As I look around the mosque’s small dining room at the 15 homeless men and women and the handful of volunteers who are all tucking into a dinner of burgers and mash, I can’t help but breathe a sigh of relief that none of our homeless guests will be sleeping outdoors in the cold. At least, not tonight.
Instead, as storm Ophelia continues to pound the British Isles, our guests will be hunkering down in sleeping bags in a warm room in this mosque.
A hot meal, a sleeping bag and a cosy spot indoors might not seem like much, but to someone sleeping rough, shelter from the elements can literally be the difference between life and death.
In its eight years of operation, this is the first time a mosque in London is joining in with the night shelter program organised by the West London Mission (WLM). From October to May the WLM offers homeless people who are registered with the scheme a place to eat and sleep each night.
The WLM practices an “inclusive Christian ethos” and partners up with several other faith groups. Each night the homeless guests rotate from one location to another and this year the venues include 13 churches, one synagogue, and finally… a mosque!
A long time coming
Mosques are more than just places to pray, or at least they should be. They should be community centres, educational hubs, and safe spaces to seek solace in times of desperation and need, but too many seem to close their doors once the fundamentals of worship, in the form of the five daily prayers, are achieved without going that step further to serve the local community out of hours.
I had been in touch with a few mosques in the past to see if they’d be wiling to open their doors to offer soup kitchens or night shelters and their reasons for saying no included funding issues, security concerns and logistical restrictions, some of which seemed like reasonable concerns but others… not so much.

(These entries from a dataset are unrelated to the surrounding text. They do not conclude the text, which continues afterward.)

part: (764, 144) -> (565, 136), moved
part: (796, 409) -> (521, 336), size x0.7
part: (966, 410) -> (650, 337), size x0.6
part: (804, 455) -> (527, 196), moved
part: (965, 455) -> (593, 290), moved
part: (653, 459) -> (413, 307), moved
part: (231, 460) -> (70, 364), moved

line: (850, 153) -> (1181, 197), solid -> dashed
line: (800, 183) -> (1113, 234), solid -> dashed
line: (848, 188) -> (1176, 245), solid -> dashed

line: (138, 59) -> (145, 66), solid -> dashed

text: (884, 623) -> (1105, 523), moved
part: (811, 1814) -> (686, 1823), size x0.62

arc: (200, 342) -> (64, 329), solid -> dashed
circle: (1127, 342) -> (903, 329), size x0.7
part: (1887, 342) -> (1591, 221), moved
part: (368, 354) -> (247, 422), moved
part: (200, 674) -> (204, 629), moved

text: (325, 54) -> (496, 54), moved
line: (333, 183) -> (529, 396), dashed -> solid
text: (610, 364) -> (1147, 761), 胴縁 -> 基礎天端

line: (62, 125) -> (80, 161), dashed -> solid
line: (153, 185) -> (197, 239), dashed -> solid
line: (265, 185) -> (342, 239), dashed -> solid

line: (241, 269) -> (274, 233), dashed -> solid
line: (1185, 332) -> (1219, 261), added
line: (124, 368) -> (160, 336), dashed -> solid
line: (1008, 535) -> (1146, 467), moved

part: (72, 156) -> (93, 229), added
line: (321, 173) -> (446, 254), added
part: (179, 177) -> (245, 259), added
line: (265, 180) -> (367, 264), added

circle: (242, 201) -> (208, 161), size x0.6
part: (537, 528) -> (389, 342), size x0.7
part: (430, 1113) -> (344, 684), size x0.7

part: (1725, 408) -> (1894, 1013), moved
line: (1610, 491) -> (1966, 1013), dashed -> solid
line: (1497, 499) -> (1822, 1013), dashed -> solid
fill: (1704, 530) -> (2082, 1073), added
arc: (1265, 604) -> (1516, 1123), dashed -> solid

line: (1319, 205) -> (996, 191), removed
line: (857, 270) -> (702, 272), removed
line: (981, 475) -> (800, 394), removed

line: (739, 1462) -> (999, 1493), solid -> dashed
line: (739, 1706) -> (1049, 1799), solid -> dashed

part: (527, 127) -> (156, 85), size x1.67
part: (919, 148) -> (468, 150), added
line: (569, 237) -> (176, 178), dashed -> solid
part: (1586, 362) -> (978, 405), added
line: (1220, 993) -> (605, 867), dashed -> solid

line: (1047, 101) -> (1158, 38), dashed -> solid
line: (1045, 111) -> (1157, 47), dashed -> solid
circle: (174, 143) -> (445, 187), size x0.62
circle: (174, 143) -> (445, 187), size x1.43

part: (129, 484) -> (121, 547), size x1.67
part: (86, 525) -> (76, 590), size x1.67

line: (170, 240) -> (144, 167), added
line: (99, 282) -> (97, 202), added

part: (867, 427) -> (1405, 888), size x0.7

Al-Manaar – Carrying on the spirit of service post-Grenfell
The fact that a mosque had finally agreed to open their doors one night a week throughout the winter period was a real breakthrough. I was not surprised to find out that it was Al-Manaar mosque in West London stepping up.
Al-Manaar was a key community hub after the Grenfell Tower fire in June. Just minutes away from the site of the tragic blaze in which around 80 people are estimated to have lost their lives, the mosque, which had been the local place of prayer for many residents, took a decisive role in helping a grieving community in the midst of tragedy.
Al-Manaar opened their doors as soon as they could, becoming a place of refuge for many victims, offering support, and storing and sorting room after room of donations of clothes, furniture, food and water.
Now, a few months later, Al-Manaar is carrying on that spirit of service to the local community by working with the Westminster night shelter project and opening their kitchen, dinning room and halls (including a room named the Grenfell Room in memory of the victims) to between 15-17 homeless people who have signed up with the programme, offering them a safe haven once a week.
We need to support this initiative and encourage the mosque to keep it going in the hopes that others will follow in their footsteps.
Charity in practice, not just in donations…
There is no doubt that the spirit of charity is alive and well in the Muslim community. Every year we read articles declaring that the Muslim community is the most generous charity giving community in the UK, with a swell of donations peaking most noticeably during the Holy month of Ramadan, but the service of the local community needs to go beyond fundraisers and talks.
It’s not easy, but I hope that mosques will look to the example being set by Al-Manaar and open their own doors to the possibility of offering more practical help to our local homeless neighbours. Let’s allow our mosques to live up to their true potential and help them become the safe havens our communities needs.